Anastasia, de 18 anos, deixou a parte da região de Kherson ocupada pela Rússia junto com seu namorado Petro (nome alterado). Petro completou 18 anos em dezembro e recebeu uma convocação do exército russo em março. "Decidimos fugir porque tinha medo de que ele fosse convocado", diz Anastasia. Ela deixou sua mãe, seu irmão de sete anos e sua avó de 80 anos em casa.
Anastasia encontrou seu pai, que está servindo ao exército ucraniano, em Sumy. Ele havia se alistado em dezembro de 2021 e estava destacado na região de Chernihiv quando a invasão russa em grande escala começou, e sua família em Kherson ficou subitamente sob ocupação russa. Agora ele vê sua filha novamente pela primeira vez em mais de dois anos. Os dois choram e se abraçam por um longo tempo.
"Alguém da aldeia delatou que meu pai era militar", lamenta Anastasia. Os homens, que Anastasia descreve como representantes do serviço secreto russo FSB, vieram e exigiram ver as mensagens trocadas com ele. "Eu as havia deletado há muito tempo e disse que não estava em contato com ele", diz Anastasia, acrescentando que "o FBS" havia pressionado sua família a solicitar passaportes russos. "Eles ameaçaram que, se não tivéssemos passaportes russos em duas semanas, seríamos detidos ou algo mais seria feito conosco. Eles tiraram fotos e nossas impressões digitais e interrogaram minha mãe. Foram muito severos", lembra Anastasia. Ela e seu namorado Petro irão morar com seus avós paternos, que moram na região de Poltava.
Atualmente, todos os dias, de 20 a 40 pessoas das partes ocupadas das regiões de Donetsk, Lugansk, Kharkiv, Kherson e Zaporizhzhya, bem como da península ucraniana da Crimeia, anexada pela Rússia em 2014, usam o corredor humanitário Kolotilovka-Pokrovka, diz Roman Tkach, da guarda de fronteira ucraniana.
Cruzar a fronteira só é possível durante o dia e somente em uma direção – da Rússia para a Ucrânia – e apenas para cidadãos ucranianos. É necessário ter um passaporte ou outra forma de identificação. Mas mesmo que você não tenha um, os funcionários não podem recusar a entrada de cidadãos ucranianos. "Os cidadãos ucranianos têm o direito constitucional de entrar no território da Ucrânia", diz Tkach. Apesar do atual aumento dos bombardeios na região, o corredor permanece aberto, e ninguém foi ferido nele até o momento.

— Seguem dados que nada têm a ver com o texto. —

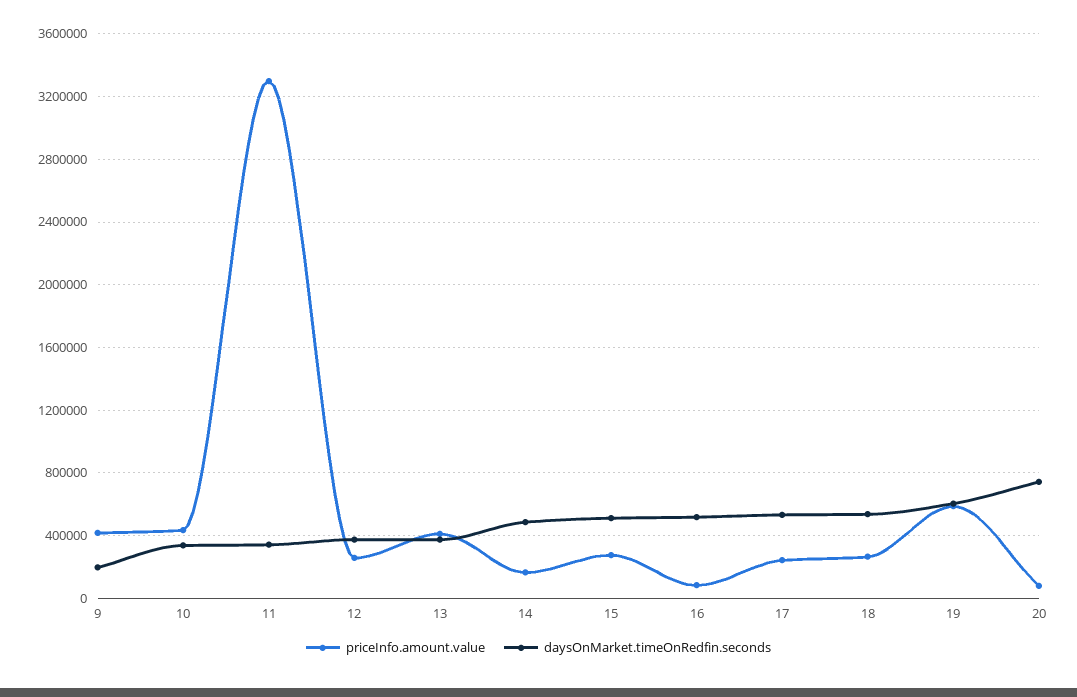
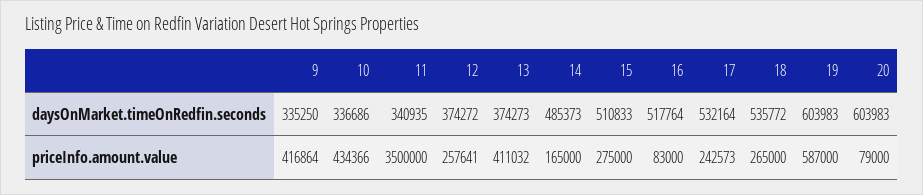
  {
    "priceInfo.amount.value": {
      "9": 416864,
      "10": 434366,
-     "11": 3300000,
+     "11": 3500000,
      "12": 257641,
      "13": 411032,
      "14": 165000,
      "15": 275000,
      "16": 83000,
      "17": 242573,
      "18": 265000,
      "19": 587000,
      "20": 79000
    },
    "daysOnMarket.timeOnRedfin.seconds": {
-     "9": 200000,
+     "9": 335250,
      "10": 336686,
      "11": 340935,
      "12": 374272,
      "13": 374273,
      "14": 485373,
      "15": 510833,
      "16": 517764,
      "17": 532164,
      "18": 535772,
      "19": 603983,
-     "20": 750000
+     "20": 603983
    }
  }

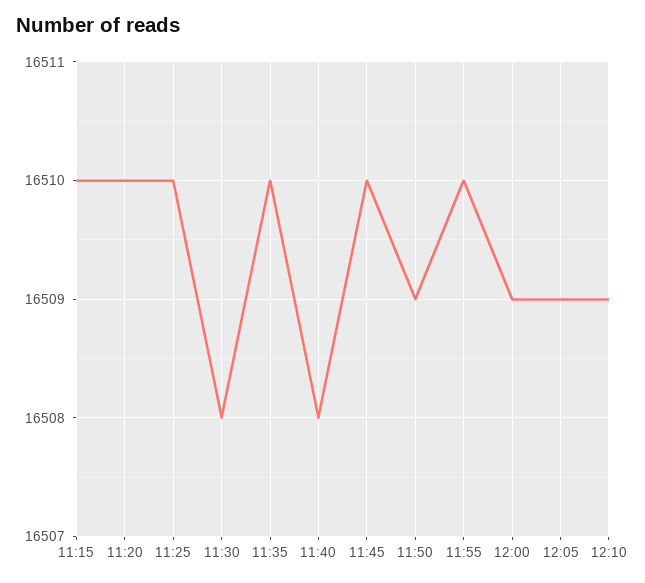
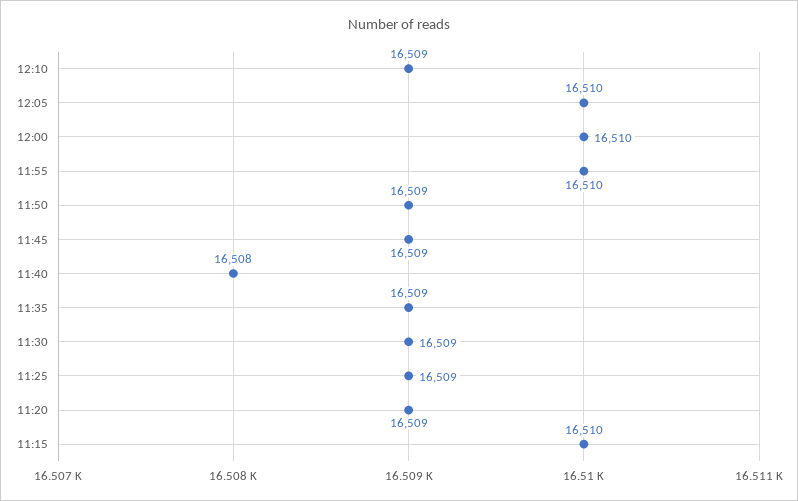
  {
    "11:15": 16510,
-   "11:20": 16510,
+   "11:20": 16509,
-   "11:25": 16510,
+   "11:25": 16509,
-   "11:30": 16508,
+   "11:30": 16509,
-   "11:35": 16510,
+   "11:35": 16509,
    "11:40": 16508,
-   "11:45": 16510,
+   "11:45": 16509,
    "11:50": 16509,
    "11:55": 16510,
-   "12:00": 16509,
+   "12:00": 16510,
-   "12:05": 16509,
+   "12:05": 16510,
    "12:10": 16509
  }

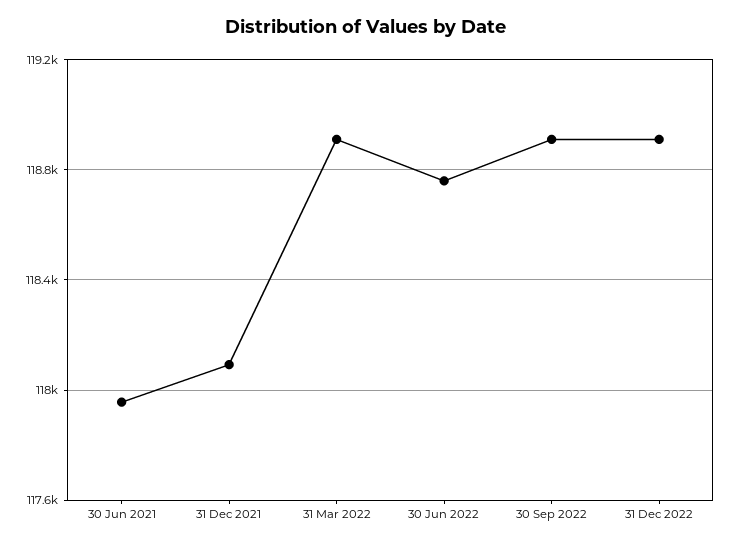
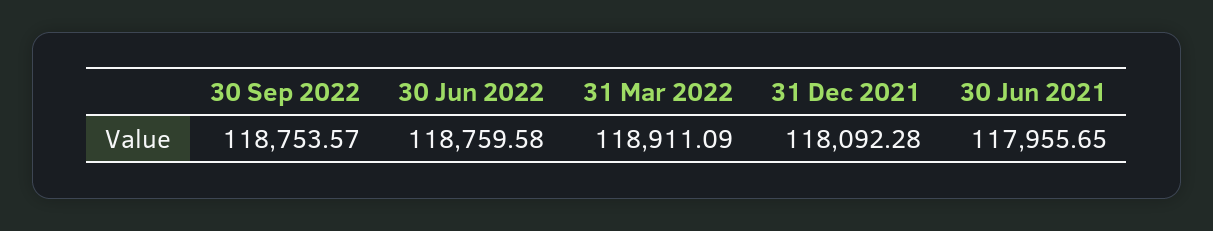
  {
    "30 Jun 2021": 117955.65,
    "31 Dec 2021": 118092.28,
    "31 Mar 2022": 118911.09,
    "30 Jun 2022": 118759.58,
-   "30 Sep 2022": 118900,
+   "30 Sep 2022": 118753.57
-   "31 Dec 2022": 118900
  }

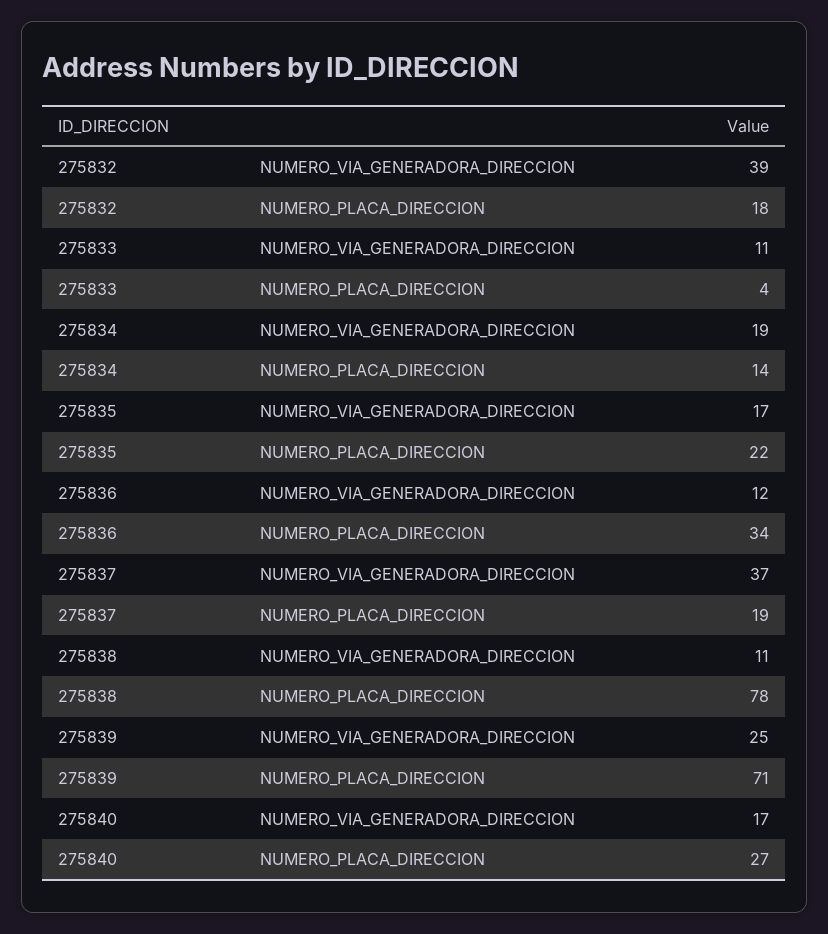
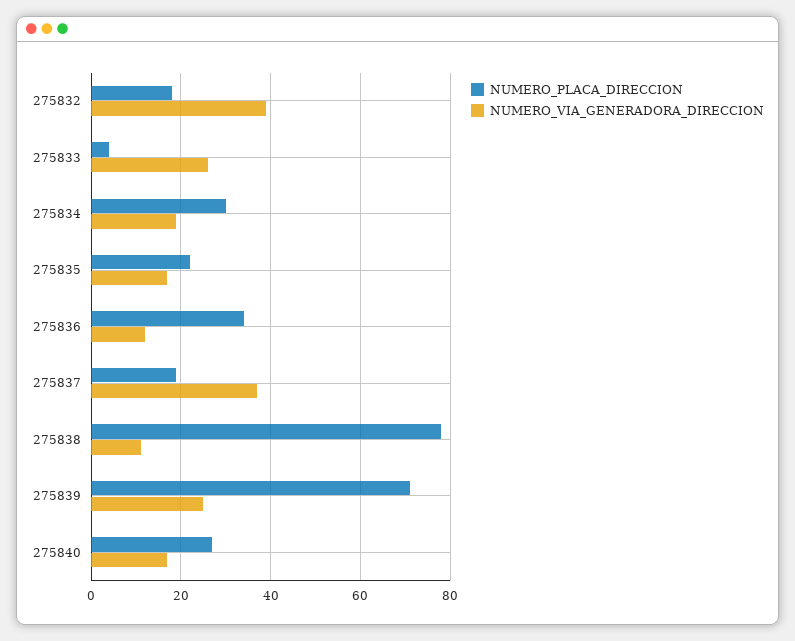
  {
    "NUMERO_VIA_GENERADORA_DIRECCION": {
      "275832": 39,
-     "275833": 11,
+     "275833": 25,
      "275834": 19,
      "275835": 17,
      "275836": 12,
      "275837": 37,
      "275838": 11,
      "275839": 25,
      "275840": 17
    },
    "NUMERO_PLACA_DIRECCION": {
      "275832": 18,
      "275833": 4,
-     "275834": 14,
+     "275834": 30,
      "275835": 22,
      "275836": 34,
      "275837": 19,
      "275838": 78,
      "275839": 71,
      "275840": 27
    }
  }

De acordo com o casal, restam apenas alguns moradores pró-ucranianos em Tsaryovka. Os que permanecem fizeram as pazes com os ocupantes. Lyudmila diz que ela e seu marido não querem um passaporte russo. Por isso, afirma, eles não conseguiam mais ser atendidos no hospital local.
Viktor e sua esposa hesitaram por muito tempo antes de fugir, pois sabiam que seria difícil para Viktor. Para ir de uma região controlada por Moscou até a parte da Ucrânia controlada por Kiev, primeiro é preciso viajar pela Rússia até um país europeu. Entretanto, diz Viktor, isso seria muito demorado e caro para eles, e a travessia Kolotilovka-Pokrovka era a única opção para o casal.
As checagens na fronteira foram rápidas. Viktor está feliz e com lágrimas nos olhos: "Só senti tanto carinho assim de minha própria mãe. É como estar entre amigos agora!" Viktor e Lyudmila pretendiam continuar sua jornada até Kiev, onde seus filhos e uma neta nascida há poucos meses os aguardavam.